Collected data
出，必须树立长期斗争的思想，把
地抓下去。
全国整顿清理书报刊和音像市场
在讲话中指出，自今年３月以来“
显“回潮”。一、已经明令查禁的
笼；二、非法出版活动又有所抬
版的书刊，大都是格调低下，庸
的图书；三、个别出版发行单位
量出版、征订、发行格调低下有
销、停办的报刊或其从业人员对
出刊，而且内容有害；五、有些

Task item: Can you reproduce every line of the records above word for word, without changing a single character?

Written answer:
出，必须树立长期斗争的思想，把
地抓下去。
全国整顿清理书报刊和音像市场
在讲话中指出，自今年３月以来“
显“回潮”。一、已经明令查禁的
笼；二、非法出版活动又有所抬
版的书刊，大都是格调低下，庸
的图书；三、个别出版发行单位
量出版、征订、发行格调低下有
销、停办的报刊或其从业人员对
出刊，而且内容有害；五、有些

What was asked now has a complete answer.